Search code examples
pythonpython-3.xprogramming-languages

Why the Python scope seems to behave differently for list variable and string variable?


Say that I have the following Python code:

import sys

class DogStr:
    tricks = ''

    def add_trick(self, trick):
        self.tricks = trick

class DogList:
    tricks = []

    def add_trick(self, trick):
        self.tricks.append(trick)

# Dealing with DogStr
d = DogStr()
e = DogStr()
d.add_trick('trick d')
e.add_trick('trick e')
print(d.tricks)
print(e.tricks)

# Dealing with DogList
d = DogList()
e = DogList()
d.add_trick('trick d')
e.add_trick('trick e')
print(d.tricks)
print(e.tricks)

Running this code with Python 3.6.5, I get the following output:

trick d
trick e
['trick d', 'trick e']
['trick d', 'trick e']

The difference between DogStr and DogList is that I treat tricks as a string on former and as a list on the latter.

When dealing with DogStr, tricks is behaving as an instance variable. BUT with DogList tricks is behaving as a class variable.

I was expecting to see the same behaviour on both calls, i.e.: if the two last lines of the output are identical, so should be the first two.

So I wonder. What is the explanation for that?


Solution

  • The difference is not int the type of the object, but in what your code does to it.
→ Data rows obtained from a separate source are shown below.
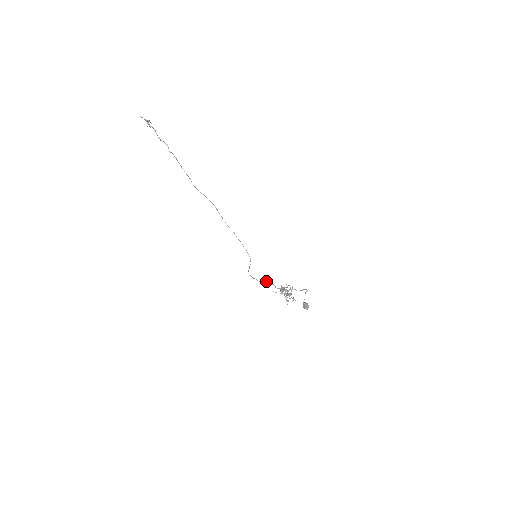
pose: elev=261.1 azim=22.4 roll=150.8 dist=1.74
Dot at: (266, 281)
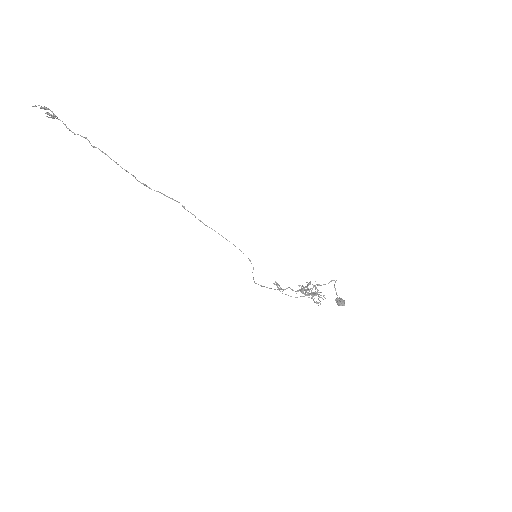
Dot at: occluded
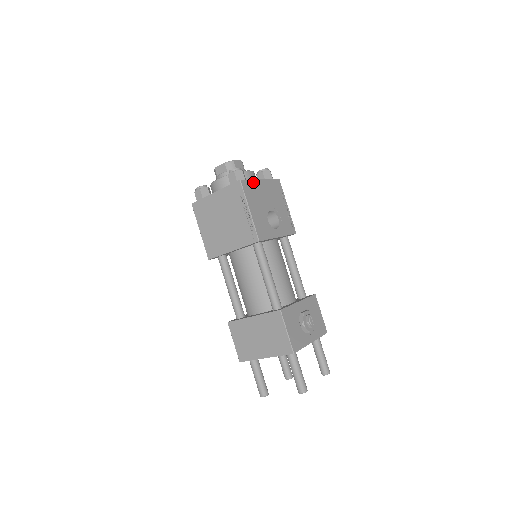
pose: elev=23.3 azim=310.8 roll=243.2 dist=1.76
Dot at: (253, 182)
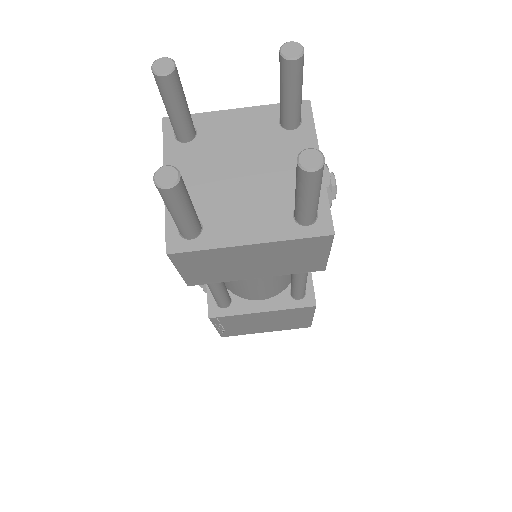
Dot at: occluded
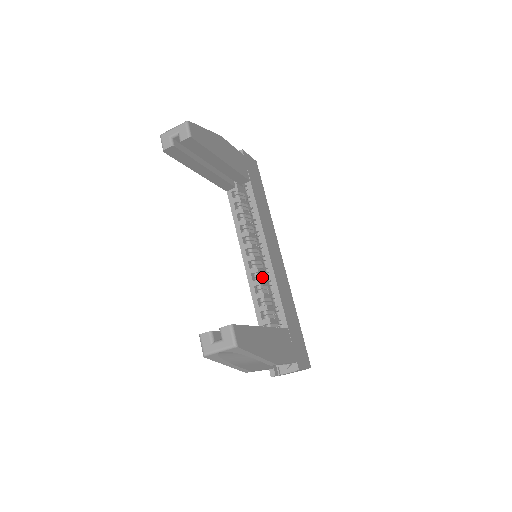
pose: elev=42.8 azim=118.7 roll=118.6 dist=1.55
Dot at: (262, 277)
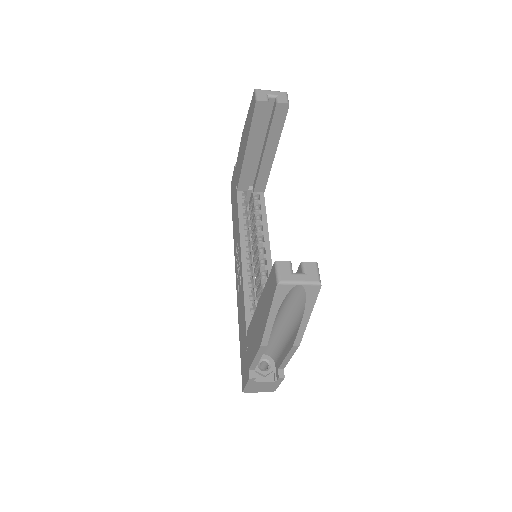
Dot at: occluded
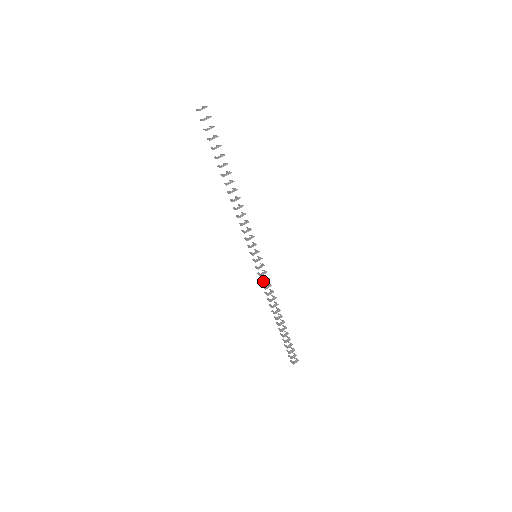
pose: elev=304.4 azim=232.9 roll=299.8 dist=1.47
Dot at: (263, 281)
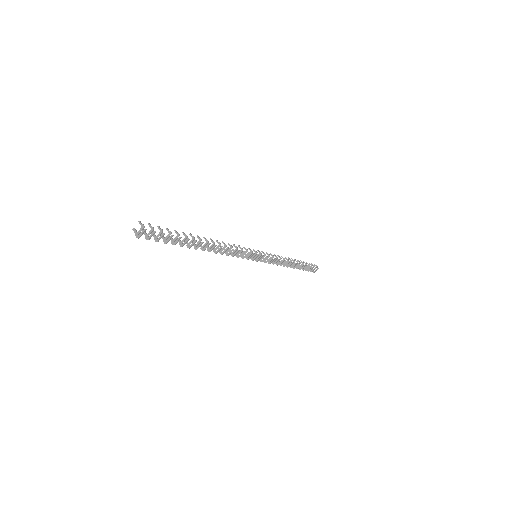
Dot at: (269, 262)
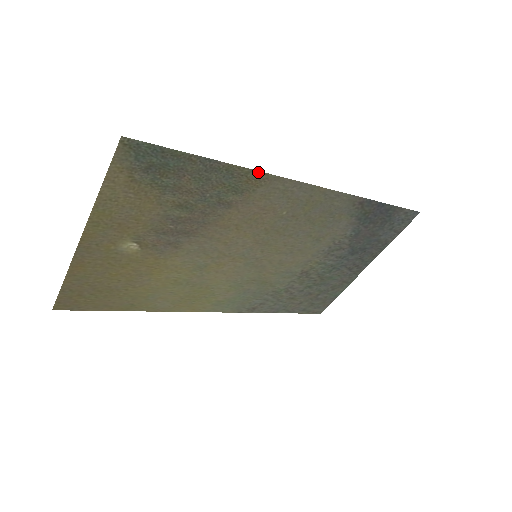
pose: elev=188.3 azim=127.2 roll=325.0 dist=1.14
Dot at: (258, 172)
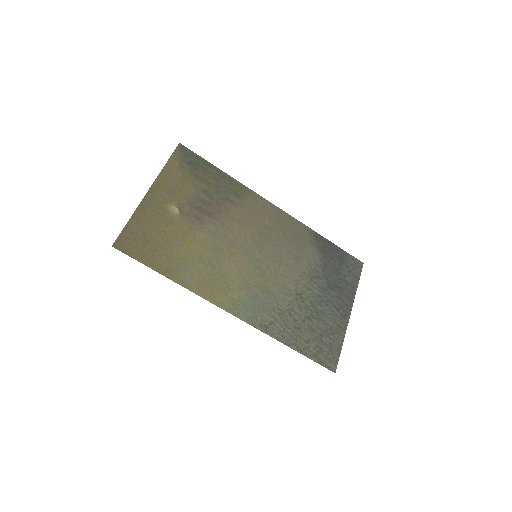
Dot at: (245, 187)
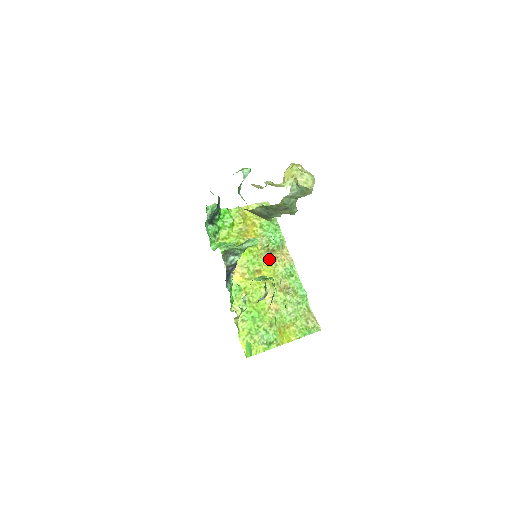
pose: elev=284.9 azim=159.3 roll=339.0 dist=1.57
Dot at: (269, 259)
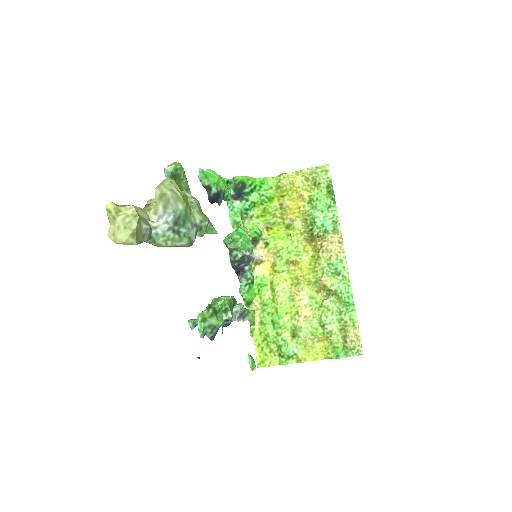
Dot at: (312, 247)
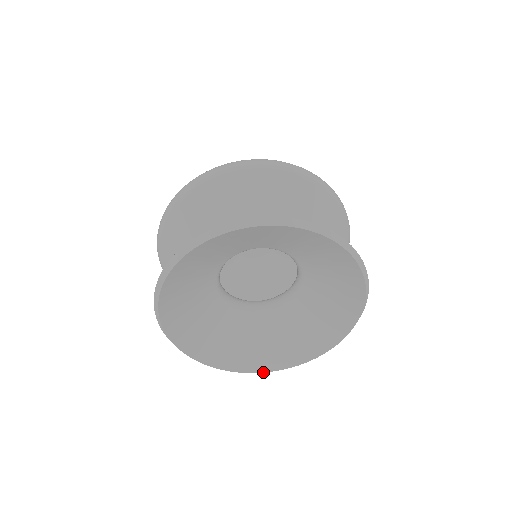
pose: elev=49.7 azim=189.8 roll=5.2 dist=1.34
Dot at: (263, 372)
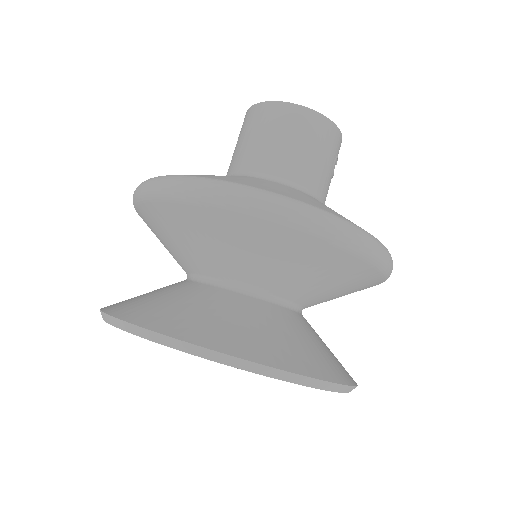
Dot at: occluded
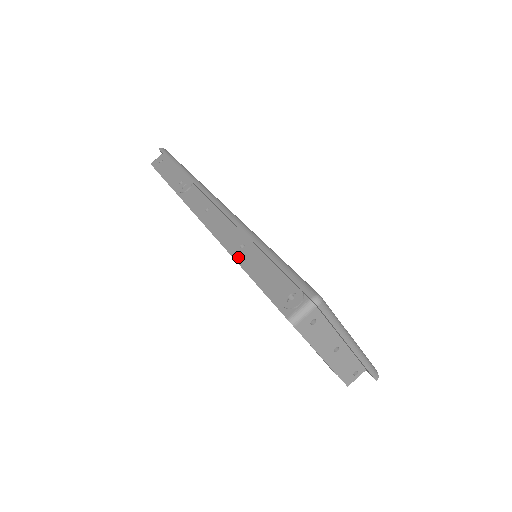
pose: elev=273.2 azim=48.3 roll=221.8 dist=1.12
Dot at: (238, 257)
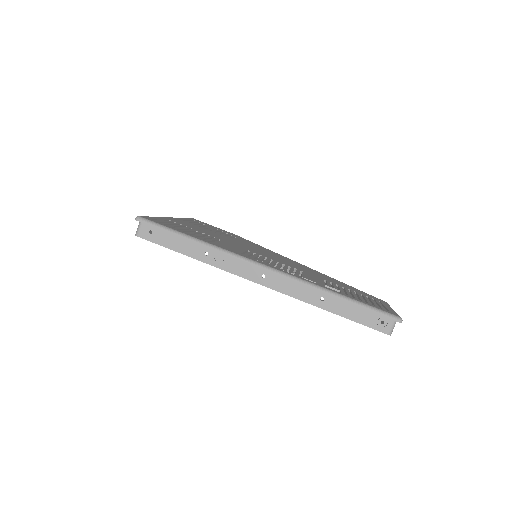
Dot at: (326, 308)
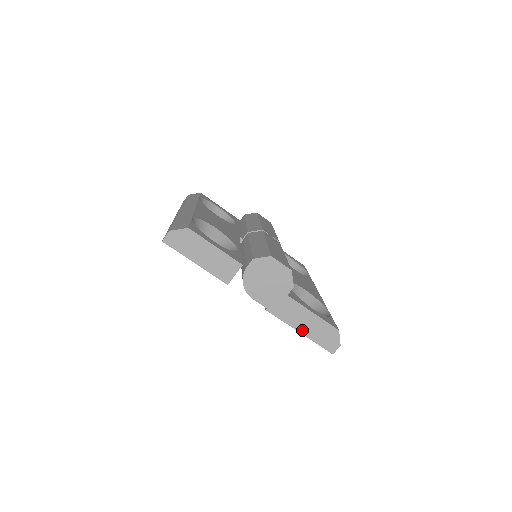
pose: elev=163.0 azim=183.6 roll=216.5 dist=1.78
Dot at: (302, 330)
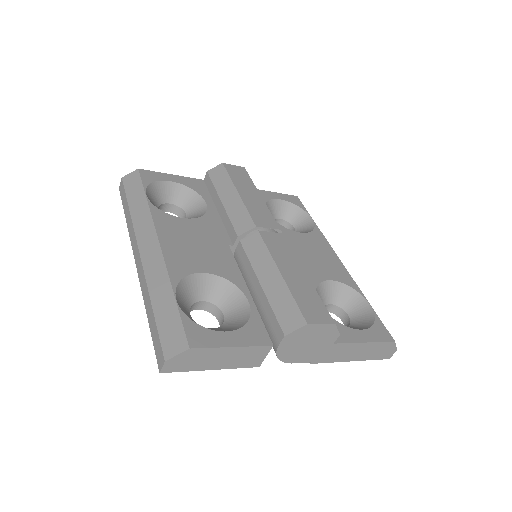
Dot at: (354, 359)
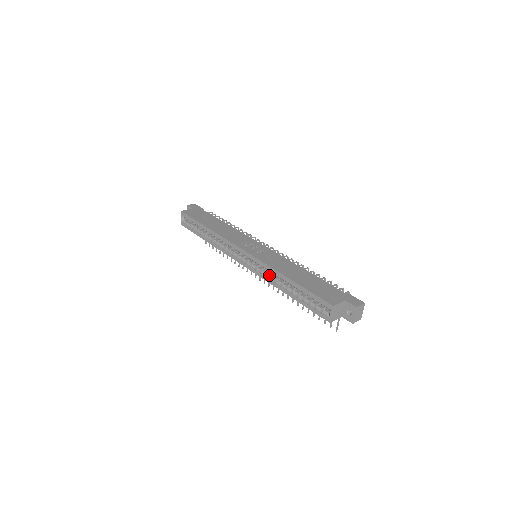
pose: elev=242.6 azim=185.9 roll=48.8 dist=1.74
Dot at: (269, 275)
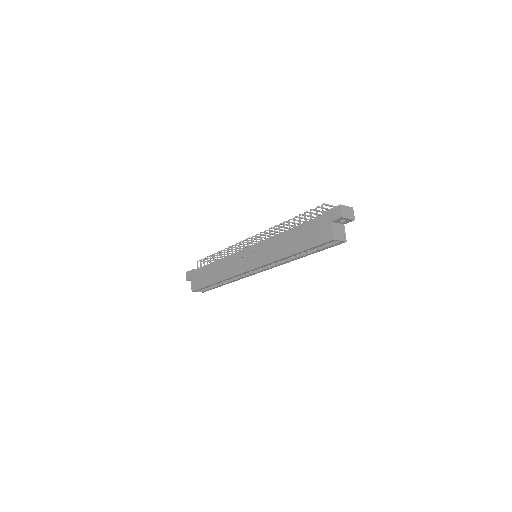
Dot at: (280, 262)
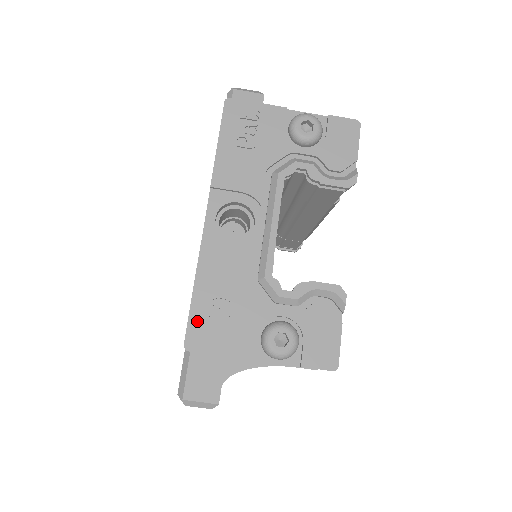
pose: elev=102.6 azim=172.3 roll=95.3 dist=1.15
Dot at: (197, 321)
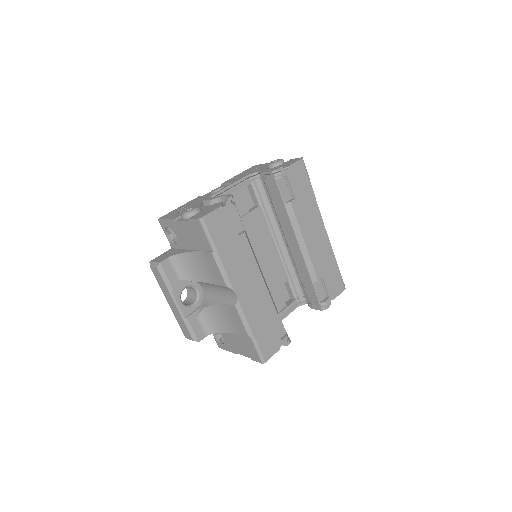
Dot at: (171, 213)
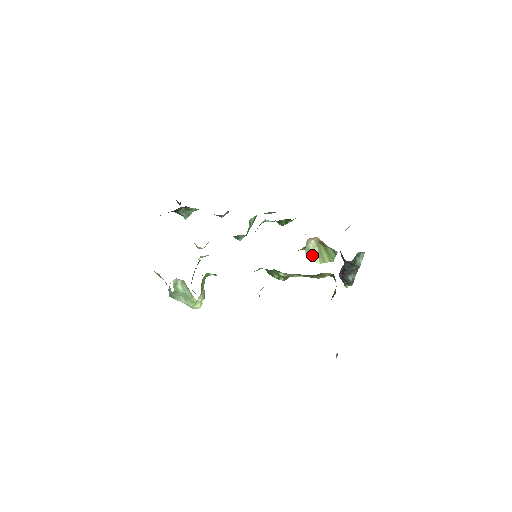
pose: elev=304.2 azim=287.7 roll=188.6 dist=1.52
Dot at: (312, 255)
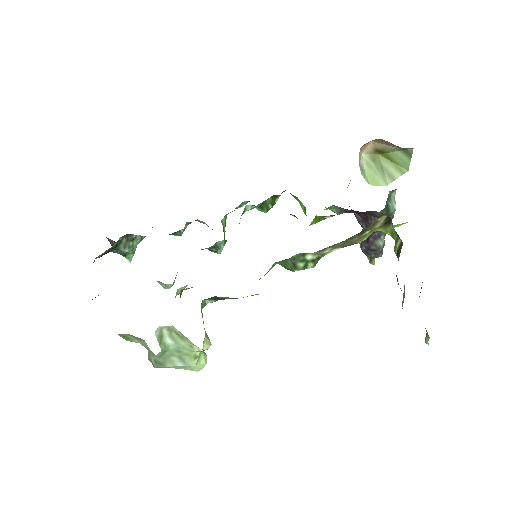
Dot at: (370, 177)
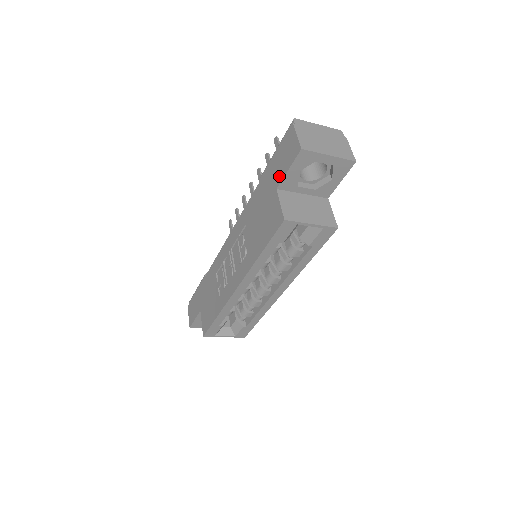
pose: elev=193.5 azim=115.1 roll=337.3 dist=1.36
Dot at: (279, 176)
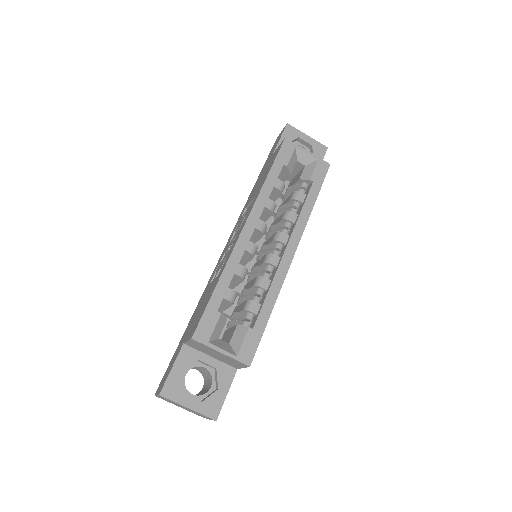
Dot at: (273, 151)
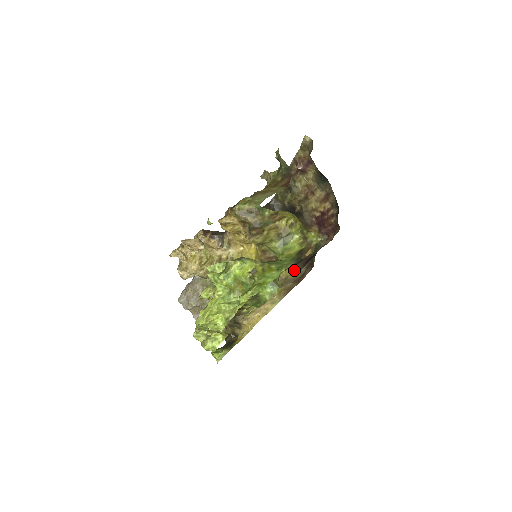
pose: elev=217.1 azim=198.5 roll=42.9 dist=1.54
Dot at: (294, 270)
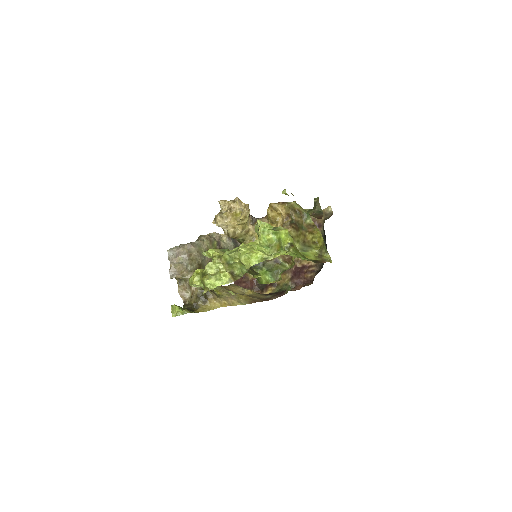
Dot at: occluded
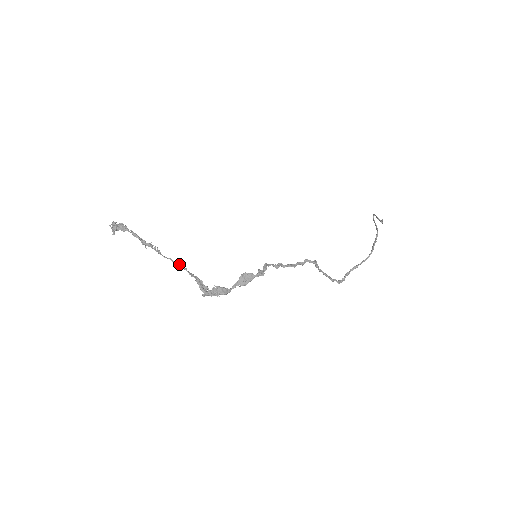
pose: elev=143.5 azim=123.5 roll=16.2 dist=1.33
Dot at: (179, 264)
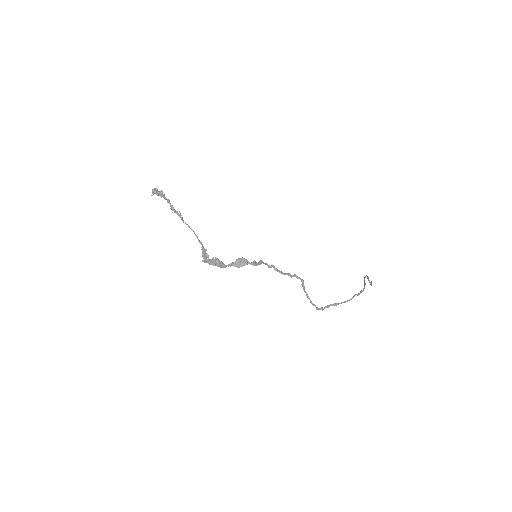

    There is a big difference between these two:

    self.tricks = trick
    

    and:

    self.tricks.append(trick)
    

    The first one self.tricks = trick assigns a value to attribute tricks of self.

    The second one self.tricks.append(trick) retrieves self.tricks and calls a method on it (which here modifies its values).


    The problem, in your case, is that there is no tricks defined on self instance, so self.tricks.append gets the tricks attribute of the class and modifies it, but self.tricks = ... creates a new attribute on self instead.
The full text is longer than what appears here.